Young-Paulhill, a Philadelphia native, is a 2014 graduate of Oberlin College, with a BA in Hispanic Studies and Creative Writing. During the 2014-2015 academic year, she served with City Year Chicago as the extended learning time coordinator on her team, working to improve the daily attendance, academic performance, and social-emotional skills of 20–40 at-risk students on a daily basis. While at Oberlin, she was an America Reads tutor site leader for students in grades 3–5.
Read more about Jasamine and the Ruth J. Simmons Urban Education Policy Scholarship here.
Yet again, Urban Education Policy Professor Matthew Kraft’s research is making headlines! In this past week, his work on “The Underutilized Potential of Teacher-to-Parent Communication: Evidence from a Field Experiment” has been featured in The Boston Globe, and Education Week. The study, which is co-authored by Todd Rogers, director of Harvard’s Student Social Support R&D Lab, is set for publication in the August 2015 issue of the academic journal Economics of Education Review.

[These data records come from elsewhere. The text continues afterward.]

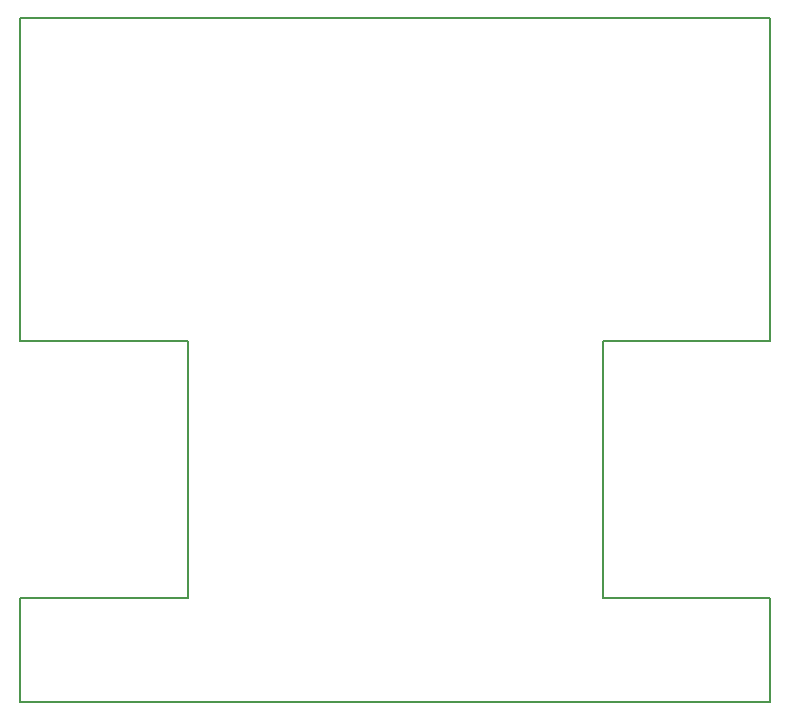
<source format=gbr>
%TF.GenerationSoftware,KiCad,Pcbnew,(5.1.9)-1*%
%TF.CreationDate,2025-02-14T08:16:11-08:00*%
%TF.ProjectId,RADA3K,52414441-334b-42e6-9b69-6361645f7063,rev?*%
%TF.SameCoordinates,Original*%
%TF.FileFunction,Profile,NP*%
%FSLAX46Y46*%
G04 Gerber Fmt 4.6, Leading zero omitted, Abs format (unit mm)*
G04 Created by KiCad (PCBNEW (5.1.9)-1) date 2025-02-14 08:16:11*
%MOMM*%
%LPD*%
G01*
G04 APERTURE LIST*
%TA.AperFunction,Profile*%
%ADD10C,0.150000*%
%TD*%
G04 APERTURE END LIST*
D10*
X118770000Y-109760000D02*
X104680000Y-109760000D01*
X118770000Y-131490000D02*
X104680000Y-131490000D01*
X118770000Y-140322300D02*
X118770000Y-131490000D01*
X55270400Y-140323000D02*
X55270400Y-131490000D01*
X104680000Y-109760000D02*
X104680000Y-131490000D01*
X69540000Y-109760000D02*
X69540000Y-131490000D01*
X69540000Y-109760000D02*
X55270400Y-109760000D01*
X69540000Y-131490000D02*
X55270400Y-131490000D01*
X55270400Y-109760000D02*
X55270400Y-82382300D01*
X118770000Y-109760000D02*
X118770000Y-82382300D01*
X118770400Y-82382300D02*
X55270400Y-82382300D01*
X118770000Y-140322300D02*
X55270400Y-140323000D01*
M02*

</source>
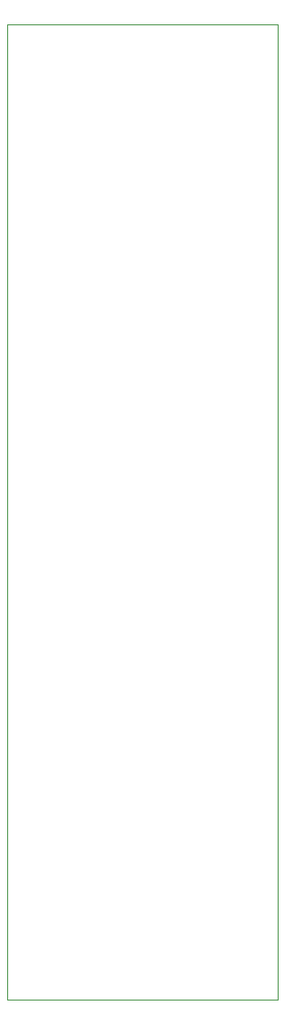
<source format=gbr>
G04 #@! TF.GenerationSoftware,KiCad,Pcbnew,9.0.6*
G04 #@! TF.CreationDate,2025-12-31T12:05:19-06:00*
G04 #@! TF.ProjectId,QFN-68_8x8,51464e2d-3638-45f3-9878-382e6b696361,rev?*
G04 #@! TF.SameCoordinates,Original*
G04 #@! TF.FileFunction,Profile,NP*
%FSLAX46Y46*%
G04 Gerber Fmt 4.6, Leading zero omitted, Abs format (unit mm)*
G04 Created by KiCad (PCBNEW 9.0.6) date 2025-12-31 12:05:19*
%MOMM*%
%LPD*%
G01*
G04 APERTURE LIST*
G04 #@! TA.AperFunction,Profile*
%ADD10C,0.050000*%
G04 #@! TD*
G04 APERTURE END LIST*
D10*
X125730000Y-74930000D02*
X151130000Y-74930000D01*
X151130000Y-166370000D01*
X125730000Y-166370000D01*
X125730000Y-74930000D01*
M02*

</source>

Read the entire paper today, or check out the abstract below:
We study an intervention designed to increase the effectiveness of parental involvement in their children’s education. Each week we sent brief individualized messages from teachers to the parents of high school students in a credit recovery program. This light-touch communication increased the probability students earned credits by 6.5 percentage points – a 41% reduction in the proportion failing to earn credit. This improvement resulted primarily from preventing drop-outs, rather than from reducing failure or dismissal rates. The intervention shaped the content of parent-child conversations with messages emphasizing what students could improve, versus what students were doing well, producing the largest effects. Our results illustrate the underutilized potential of communication policies with clear but reasonable expectations for teachers and program designs that make communication efficient and effective.